Pada 20 Oktober 2020, debitur sudah memberitahu KPKNL Jakarta V bahwa salah satu bidang tanah yang menjadi obyek lelang (SHGB No.2236 seluas 1.032 m2) sesungguhnya sudah disita Pengadilan Negeri Jakarta Pusat, berdasarkan Penetapan No.80/2019.Eks dan Berita Acara Sita 9 Maret 2020. Mengacu pada fakta hukum tersebut, KPKNL Jakarta V dapat menghentikan pelaksanaan lelang.

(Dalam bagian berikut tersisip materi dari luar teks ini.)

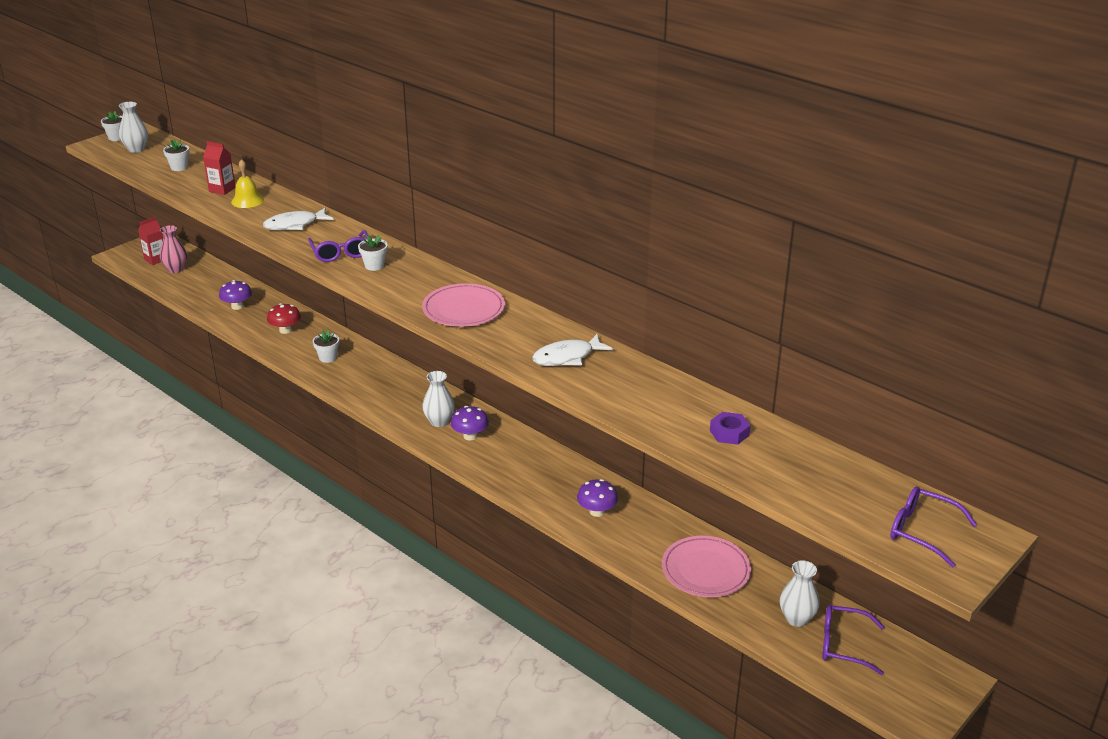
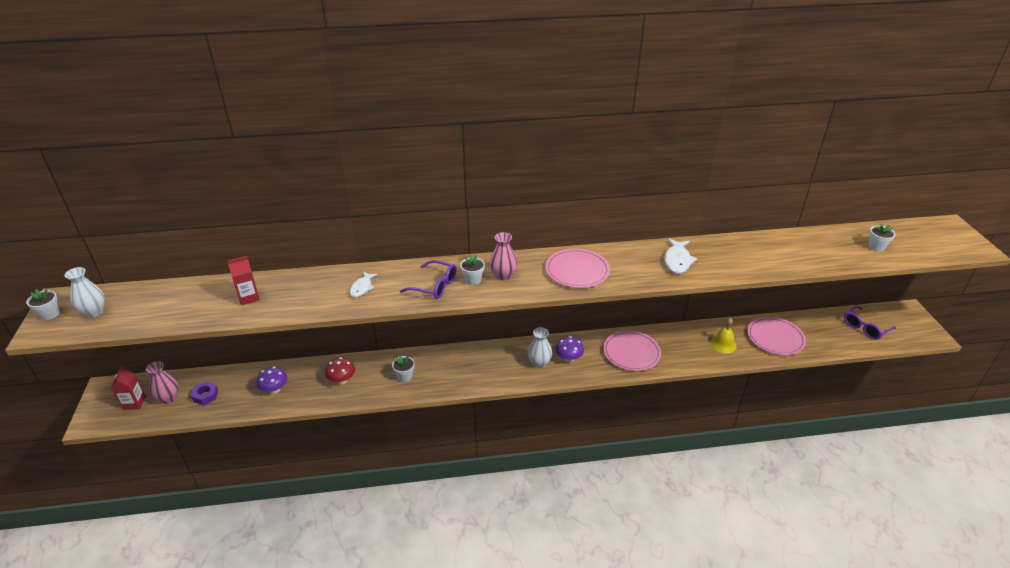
camera: 50 degrees left, 5 degrees up
white flower pot [163,139,190,171] -> white flower pot moved to [868,223,896,252]
yellow bell [231,159,264,208] -> yellow bell moved to [710,318,737,354]
white fish [263,208,334,230] -> white fish [350,272,378,298], size x0.66
purple mushroom [577,479,618,517] -> none
purple nut [710,412,751,445] -> purple nut moved to [191,381,218,406]
white vase [780,560,820,627] -> none
purple glasses [890,486,977,568] -> none
none -> pink vase [490,232,517,280]
none -> pink plate [603,331,661,371]

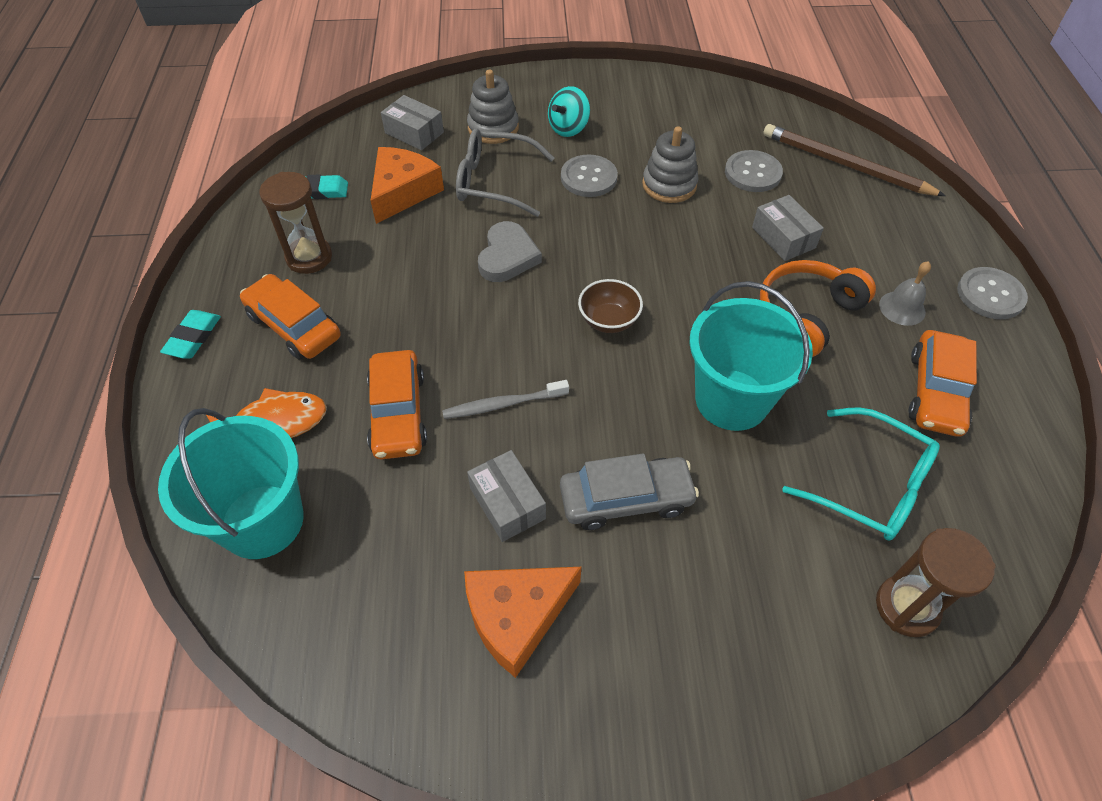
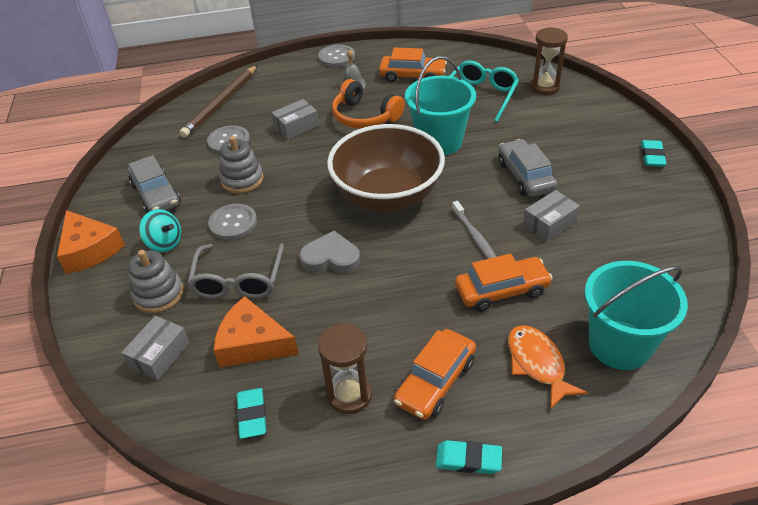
camera: 95 degrees left, 10 degrees down
orange cheese [464,567,582,678] -> orange cheese moved to [57,210,125,274]
brown bowl [578,279,643,333] -> brown bowl [327,124,445,212], size x2.50
none -> grey car [128,155,181,213]
none -> turquoise eraser [641,140,666,167]

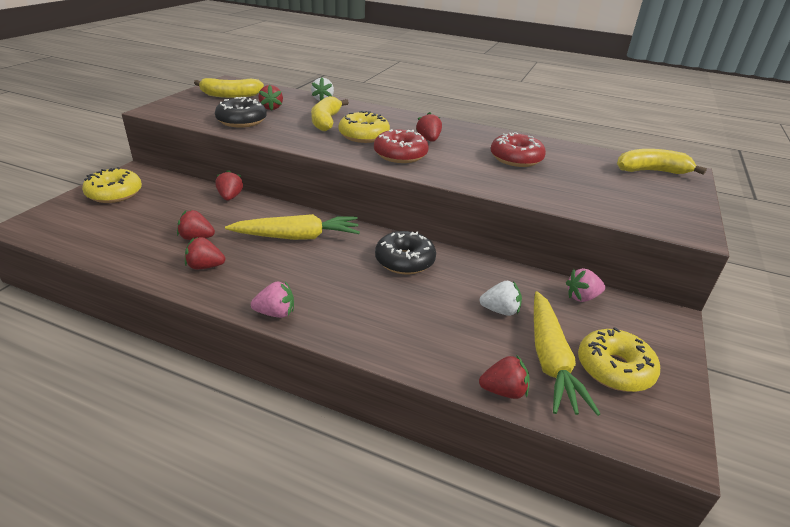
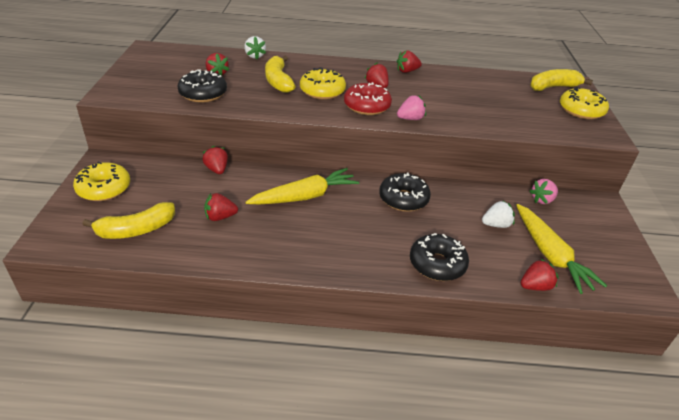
camera: 20 degrees left, 5 degrees up
red strawberry [185,237,225,269] -> red strawberry moved to [397,50,422,73]
yellow banana [194,78,264,98] -> yellow banana moved to [82,202,175,239]
pink strawberry [251,281,294,318] -> pink strawberry moved to [397,95,426,120]
red donut [491,132,546,167] -> none
yellow donut [578,327,660,392] -> yellow donut moved to [560,87,609,119]
none -> black donut [410,233,469,281]

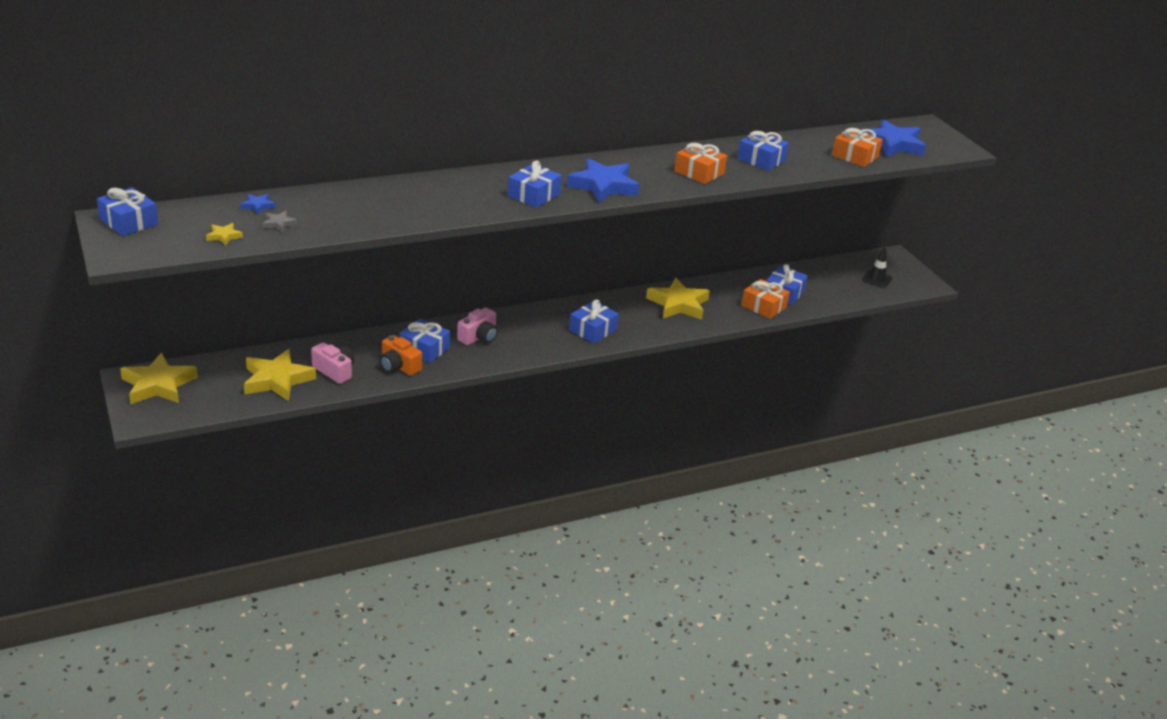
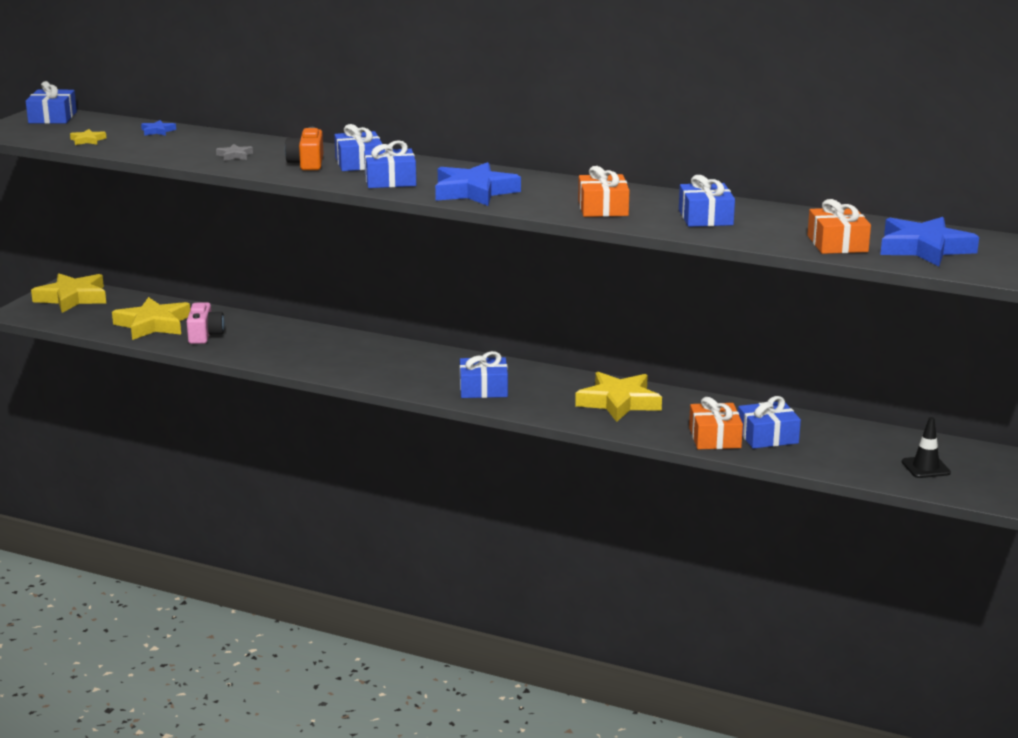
camera: 50 degrees right, 10 degrees down
grey star [262,211,297,232] -> grey star moved to [216,144,253,161]
orange camera [380,335,422,376] -> orange camera moved to [285,127,323,170]
blue gift [399,319,450,363] -> blue gift moved to [334,124,382,171]
pink camera [457,308,498,345] -> none

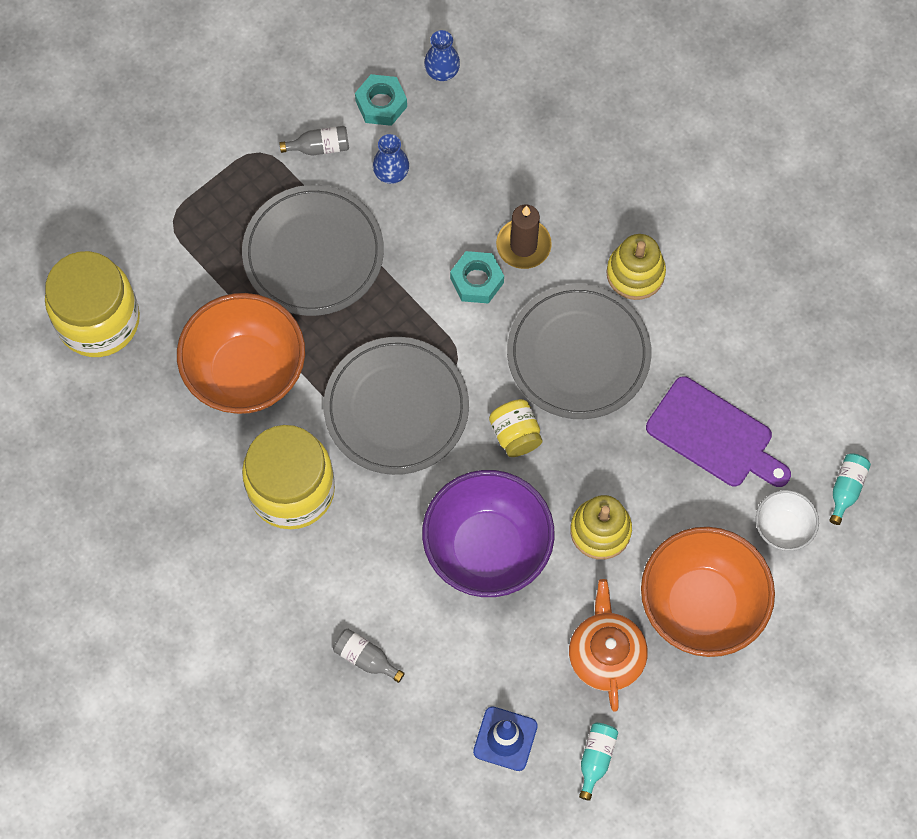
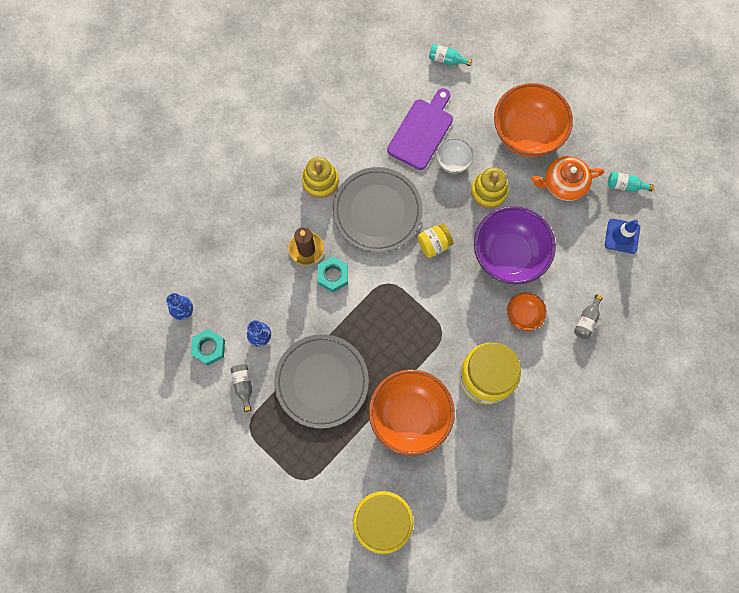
camera: 95 degrees left, 5 degrees up
grey plate [324,337,469,475] -> none
white bowl [756,490,819,551] -> white bowl moved to [436,138,474,174]
none -> orange bowl [507,292,547,331]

Pada 2 November 2020, Kuasa Hukum Tuty Suryani juga telah memberitahu KPKNL Jakarta V bahwa obyek lelang tersebut telah menjadi obyek perkara di Pengadilan Negeri Jakara Pusat yaitu perkara No. 633/Pdt.G/2020/PN.Jkt Pst.
Selain itu, secara resmi KPKNL Jakarta V sudah diberitahu adanya pemblokiran sertifikat SHGB No. 2312 dan SHGB No. 2336 atas nama Tuty Suryani Budiman. Namun KPKNL Jakarta V tetap melaksanakan lelang pada tanggal 5 November 2020.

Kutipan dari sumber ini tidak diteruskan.